Because the pictures are not wanted, reproduce the rest of the records below exactly as they stand.

··· Study material

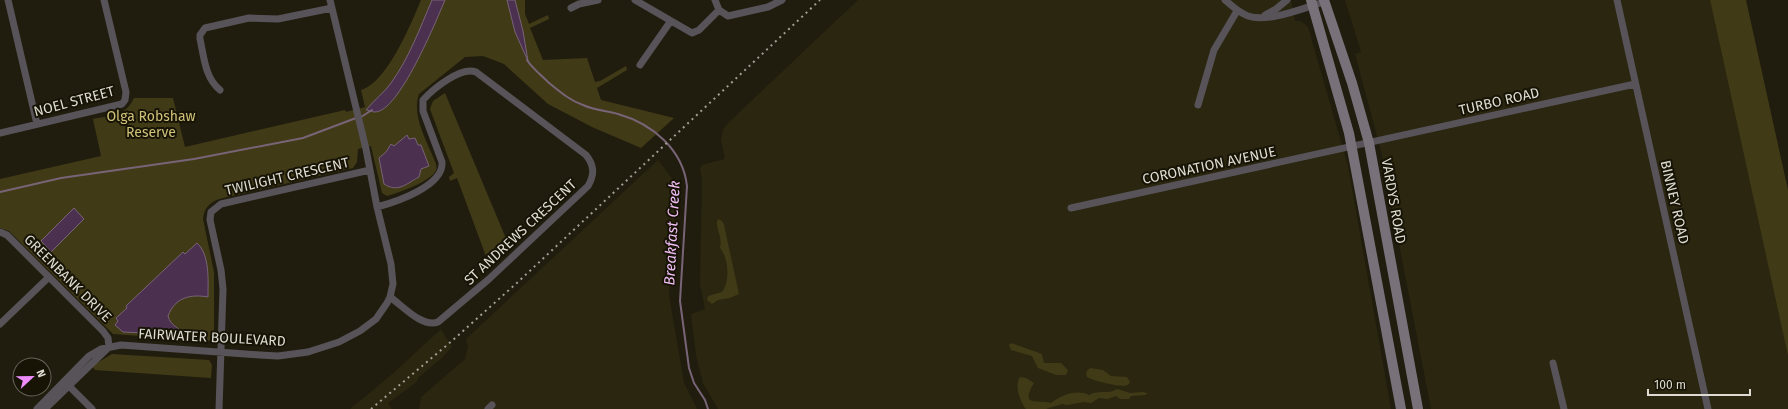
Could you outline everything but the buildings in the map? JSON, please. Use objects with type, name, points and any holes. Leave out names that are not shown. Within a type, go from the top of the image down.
[{"type":"main road","name":"VARDYS ROAD","points":[[1324,1],[1352,83],[1369,143],[1418,409]]},
{"type":"main road","points":[[1312,3],[1332,68],[1352,147],[1400,409]]},
{"type":"street","points":[[8,0],[37,124]]},
{"type":"street","name":"NOEL STREET","points":[[0,133],[118,106],[125,100],[126,92],[104,0]]},
{"type":"street","points":[[571,8],[579,4],[598,0]]},
{"type":"street","points":[[635,0],[670,22],[692,33],[699,30],[719,10]]},
{"type":"street","points":[[715,0],[719,10],[728,16],[768,7],[782,0]]},
{"type":"street","points":[[1225,0],[1237,11],[1259,18],[1276,9],[1287,0]]},
{"type":"street","name":"BINNEY ROAD","points":[[1617,0],[1708,409]]},
{"type":"street","name":"VARDYS ROAD","points":[[1259,18],[1272,16],[1312,3],[1324,1]]},
{"type":"street","points":[[220,90],[213,84],[208,75],[200,39],[202,27],[249,18],[278,20],[331,4]]},
{"type":"street","name":"FAIRWATER BOULEVARD","points":[[109,347],[121,345],[278,356],[318,350],[339,342],[368,326],[380,313],[390,297],[393,274],[377,207],[366,149],[331,4]]},
{"type":"street","points":[[1198,105],[1214,50],[1237,11]]},
{"type":"street","points":[[640,65],[670,22]]},
{"type":"street","name":"ST ANDREWS CRESCENT","points":[[377,207],[411,194],[439,176],[442,172],[442,162],[423,111],[423,100],[450,79],[466,70],[476,72],[586,155],[593,167],[592,180],[588,186],[483,284],[438,322],[431,324],[424,322],[390,297]]},
{"type":"street","name":"TURBO ROAD","points":[[1352,147],[1635,84]]},
{"type":"street","name":"CORONATION AVENUE","points":[[1071,208],[1352,147]]},
{"type":"street","name":"TWILIGHT CRESCENT","points":[[221,352],[223,279],[210,220],[210,215],[213,209],[221,204],[370,170]]},
{"type":"street","name":"GREENBANK DRIVE","points":[[0,232],[7,235],[104,332],[108,338],[109,347]]},
{"type":"street","points":[[0,324],[49,277]]},
{"type":"street","points":[[37,409],[89,365],[104,355],[109,347]]},
{"type":"street","points":[[219,409],[221,352]]},
{"type":"street","points":[[1553,363],[1564,409]]},
{"type":"street","points":[[45,409],[67,384]]},
{"type":"street","points":[[67,384],[92,409]]},
{"type":"shaded area","points":[[432,0],[445,0],[416,64],[395,97],[385,108],[375,112],[366,110],[388,87],[403,63],[414,43]]},
{"type":"shaded area","points":[[507,0],[515,0],[523,31],[528,61],[515,32]]},
{"type":"shaded area","points":[[858,0],[1291,0],[1295,21],[1301,21],[1308,27],[1348,166],[1391,409],[718,409],[703,383],[696,355],[691,314],[705,309],[700,285],[702,180],[700,168],[702,165],[725,159],[721,139],[723,130],[728,123]]},
{"type":"shaded area","points":[[1345,0],[1710,0],[1788,356],[1788,409],[1431,409],[1381,151],[1355,54],[1361,52]]},
{"type":"shaded area","points":[[407,135],[409,139],[415,138],[418,145],[421,145],[429,166],[421,169],[419,177],[406,185],[398,188],[389,187],[384,184],[379,158],[386,152],[391,144],[394,146]]},
{"type":"shaded area","points":[[658,160],[677,185],[669,295],[684,383],[697,409],[419,409],[421,397],[465,359],[468,347],[466,339]]},
{"type":"shaded area","points":[[74,208],[84,219],[51,252],[41,241]]},
{"type":"shaded area","points":[[197,243],[204,254],[206,261],[208,297],[196,296],[184,298],[171,310],[168,316],[169,320],[183,335],[123,332],[115,325],[118,321],[116,318],[127,308],[126,306],[183,252],[185,254]]},
{"type":"shaded area","points":[[441,329],[452,347],[442,358],[419,377],[417,382],[388,403],[392,409],[350,409],[390,376]]},
{"type":"green space","name":"Olga Robshaw Reserve","points":[[421,0],[525,0],[525,14],[529,24],[548,15],[549,19],[530,28],[543,60],[587,58],[595,82],[600,81],[626,66],[627,70],[597,88],[601,100],[674,118],[641,148],[592,127],[548,104],[504,64],[483,56],[465,57],[419,94],[417,111],[419,120],[436,164],[436,170],[433,174],[422,182],[387,196],[382,193],[371,146],[358,149],[357,162],[353,168],[219,199],[212,202],[208,206],[203,219],[214,272],[214,336],[209,341],[113,334],[9,231],[0,228],[0,179],[101,156],[93,119],[112,116],[122,112],[134,98],[173,98],[185,147],[345,110],[346,112],[365,107],[361,90],[371,85],[389,65]]},
{"type":"green space","points":[[1710,0],[1746,0],[1788,190],[1788,356]]},
{"type":"green space","points":[[445,93],[510,248],[490,267],[457,178],[450,181],[449,177],[454,173],[430,109],[433,101]]},
{"type":"green space","points":[[718,219],[722,221],[724,225],[739,294],[730,298],[718,300],[712,304],[707,300],[708,296],[722,292],[725,288],[727,276],[727,264],[720,248],[721,244],[717,225]]},
{"type":"green space","points":[[1011,343],[1042,354],[1044,363],[1061,363],[1068,370],[1066,375],[1056,375],[1038,368],[1032,356],[1011,350],[1009,345]]},
{"type":"green space","points":[[112,354],[209,360],[212,365],[211,378],[95,370],[92,366]]},
{"type":"green space","points":[[1090,368],[1103,370],[1111,376],[1127,377],[1130,382],[1128,385],[1120,386],[1095,380],[1087,377],[1086,372]]},
{"type":"green space","points":[[1020,377],[1026,378],[1034,383],[1029,396],[1032,401],[1036,402],[1051,403],[1069,394],[1084,393],[1089,395],[1096,392],[1110,392],[1117,389],[1130,393],[1147,393],[1146,395],[1131,396],[1129,399],[1120,399],[1116,396],[1108,399],[1099,398],[1091,403],[1084,402],[1067,405],[1062,404],[1046,409],[1026,409],[1018,393],[1018,381]]},
{"type":"waterway","name":"Breakfast Creek","points":[[527,60],[548,82],[573,101],[592,108],[631,118],[643,124],[664,140],[673,150],[679,161],[687,186],[680,301],[689,368],[694,383],[705,400],[708,409]]},
{"type":"waterway","points":[[361,117],[372,110]]},
{"type":"waterway","points":[[0,192],[61,178],[194,159],[303,138],[356,118]]},
{"type":"railway","points":[[371,409],[453,340],[519,281],[820,0]]}]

······

#### Exercise solution
Could you outline everything but the buildings in the map? JSON, please. Use objects with type, name, points and any holes. Leave out names that are not shown. Within a type, go from the top of the image down.
[{"type":"main road","name":"VARDYS ROAD","points":[[1324,1],[1352,83],[1369,143],[1418,409]]},
{"type":"main road","points":[[1312,3],[1332,68],[1352,147],[1400,409]]},
{"type":"street","points":[[8,0],[37,124]]},
{"type":"street","name":"NOEL STREET","points":[[0,133],[118,106],[125,100],[126,92],[104,0]]},
{"type":"street","points":[[571,8],[579,4],[598,0]]},
{"type":"street","points":[[635,0],[670,22],[692,33],[699,30],[719,10]]},
{"type":"street","points":[[715,0],[719,10],[728,16],[768,7],[782,0]]},
{"type":"street","points":[[1225,0],[1237,11],[1259,18],[1276,9],[1287,0]]},
{"type":"street","name":"BINNEY ROAD","points":[[1617,0],[1708,409]]},
{"type":"street","name":"VARDYS ROAD","points":[[1259,18],[1272,16],[1312,3],[1324,1]]},
{"type":"street","points":[[220,90],[213,84],[208,75],[200,39],[202,27],[249,18],[278,20],[331,4]]},
{"type":"street","name":"FAIRWATER BOULEVARD","points":[[109,347],[121,345],[278,356],[318,350],[339,342],[368,326],[380,313],[390,297],[393,274],[377,207],[366,149],[331,4]]},
{"type":"street","points":[[1198,105],[1214,50],[1237,11]]},
{"type":"street","points":[[640,65],[670,22]]},
{"type":"street","name":"ST ANDREWS CRESCENT","points":[[377,207],[411,194],[439,176],[442,172],[442,162],[423,111],[423,100],[450,79],[466,70],[476,72],[586,155],[593,167],[592,180],[588,186],[483,284],[438,322],[431,324],[424,322],[390,297]]},
{"type":"street","name":"TURBO ROAD","points":[[1352,147],[1635,84]]},
{"type":"street","name":"CORONATION AVENUE","points":[[1071,208],[1352,147]]},
{"type":"street","name":"TWILIGHT CRESCENT","points":[[221,352],[223,279],[210,220],[210,215],[213,209],[221,204],[370,170]]},
{"type":"street","name":"GREENBANK DRIVE","points":[[0,232],[7,235],[104,332],[108,338],[109,347]]},
{"type":"street","points":[[0,324],[49,277]]},
{"type":"street","points":[[37,409],[89,365],[104,355],[109,347]]},
{"type":"street","points":[[219,409],[221,352]]},
{"type":"street","points":[[1553,363],[1564,409]]},
{"type":"street","points":[[45,409],[67,384]]},
{"type":"street","points":[[67,384],[92,409]]},
{"type":"shaded area","points":[[432,0],[445,0],[416,64],[395,97],[385,108],[375,112],[366,110],[388,87],[403,63],[414,43]]},
{"type":"shaded area","points":[[507,0],[515,0],[523,31],[528,61],[515,32]]},
{"type":"shaded area","points":[[858,0],[1291,0],[1295,21],[1301,21],[1308,27],[1348,166],[1391,409],[718,409],[703,383],[696,355],[691,314],[705,309],[700,285],[702,180],[700,168],[702,165],[725,159],[721,139],[723,130],[728,123]]},
{"type":"shaded area","points":[[1345,0],[1710,0],[1788,356],[1788,409],[1431,409],[1381,151],[1355,54],[1361,52]]},
{"type":"shaded area","points":[[407,135],[409,139],[415,138],[418,145],[421,145],[429,166],[421,169],[419,177],[406,185],[398,188],[389,187],[384,184],[379,158],[386,152],[391,144],[394,146]]},
{"type":"shaded area","points":[[658,160],[677,185],[669,295],[684,383],[697,409],[419,409],[421,397],[465,359],[468,347],[466,339]]},
{"type":"shaded area","points":[[74,208],[84,219],[51,252],[41,241]]},
{"type":"shaded area","points":[[197,243],[204,254],[206,261],[208,297],[196,296],[184,298],[171,310],[168,316],[169,320],[183,335],[123,332],[115,325],[118,321],[116,318],[127,308],[126,306],[183,252],[185,254]]},
{"type":"shaded area","points":[[441,329],[452,347],[442,358],[419,377],[417,382],[388,403],[392,409],[350,409],[390,376]]},
{"type":"green space","name":"Olga Robshaw Reserve","points":[[421,0],[525,0],[525,14],[529,24],[548,15],[549,19],[530,28],[543,60],[587,58],[595,82],[600,81],[626,66],[627,70],[597,88],[601,100],[674,118],[641,148],[592,127],[548,104],[504,64],[483,56],[465,57],[419,94],[417,111],[419,120],[436,164],[436,170],[433,174],[422,182],[387,196],[382,193],[371,146],[358,149],[357,162],[353,168],[219,199],[212,202],[208,206],[203,219],[214,272],[214,336],[209,341],[113,334],[9,231],[0,228],[0,179],[101,156],[93,119],[112,116],[122,112],[134,98],[173,98],[185,147],[345,110],[346,112],[365,107],[361,90],[371,85],[389,65]]},
{"type":"green space","points":[[1710,0],[1746,0],[1788,190],[1788,356]]},
{"type":"green space","points":[[445,93],[510,248],[490,267],[457,178],[450,181],[449,177],[454,173],[430,109],[433,101]]},
{"type":"green space","points":[[718,219],[722,221],[724,225],[739,294],[730,298],[718,300],[712,304],[707,300],[708,296],[722,292],[725,288],[727,276],[727,264],[720,248],[721,244],[717,225]]},
{"type":"green space","points":[[1011,343],[1042,354],[1044,363],[1061,363],[1068,370],[1066,375],[1056,375],[1038,368],[1032,356],[1011,350],[1009,345]]},
{"type":"green space","points":[[112,354],[209,360],[212,365],[211,378],[95,370],[92,366]]},
{"type":"green space","points":[[1090,368],[1103,370],[1111,376],[1127,377],[1130,382],[1128,385],[1120,386],[1095,380],[1087,377],[1086,372]]},
{"type":"green space","points":[[1020,377],[1026,378],[1034,383],[1029,396],[1032,401],[1036,402],[1051,403],[1069,394],[1084,393],[1089,395],[1096,392],[1110,392],[1117,389],[1130,393],[1147,393],[1146,395],[1131,396],[1129,399],[1120,399],[1116,396],[1108,399],[1099,398],[1091,403],[1084,402],[1067,405],[1062,404],[1046,409],[1026,409],[1018,393],[1018,381]]},
{"type":"waterway","name":"Breakfast Creek","points":[[527,60],[548,82],[573,101],[592,108],[631,118],[643,124],[664,140],[673,150],[679,161],[687,186],[680,301],[689,368],[694,383],[705,400],[708,409]]},
{"type":"waterway","points":[[361,117],[372,110]]},
{"type":"waterway","points":[[0,192],[61,178],[194,159],[303,138],[356,118]]},
{"type":"railway","points":[[371,409],[453,340],[519,281],[820,0]]}]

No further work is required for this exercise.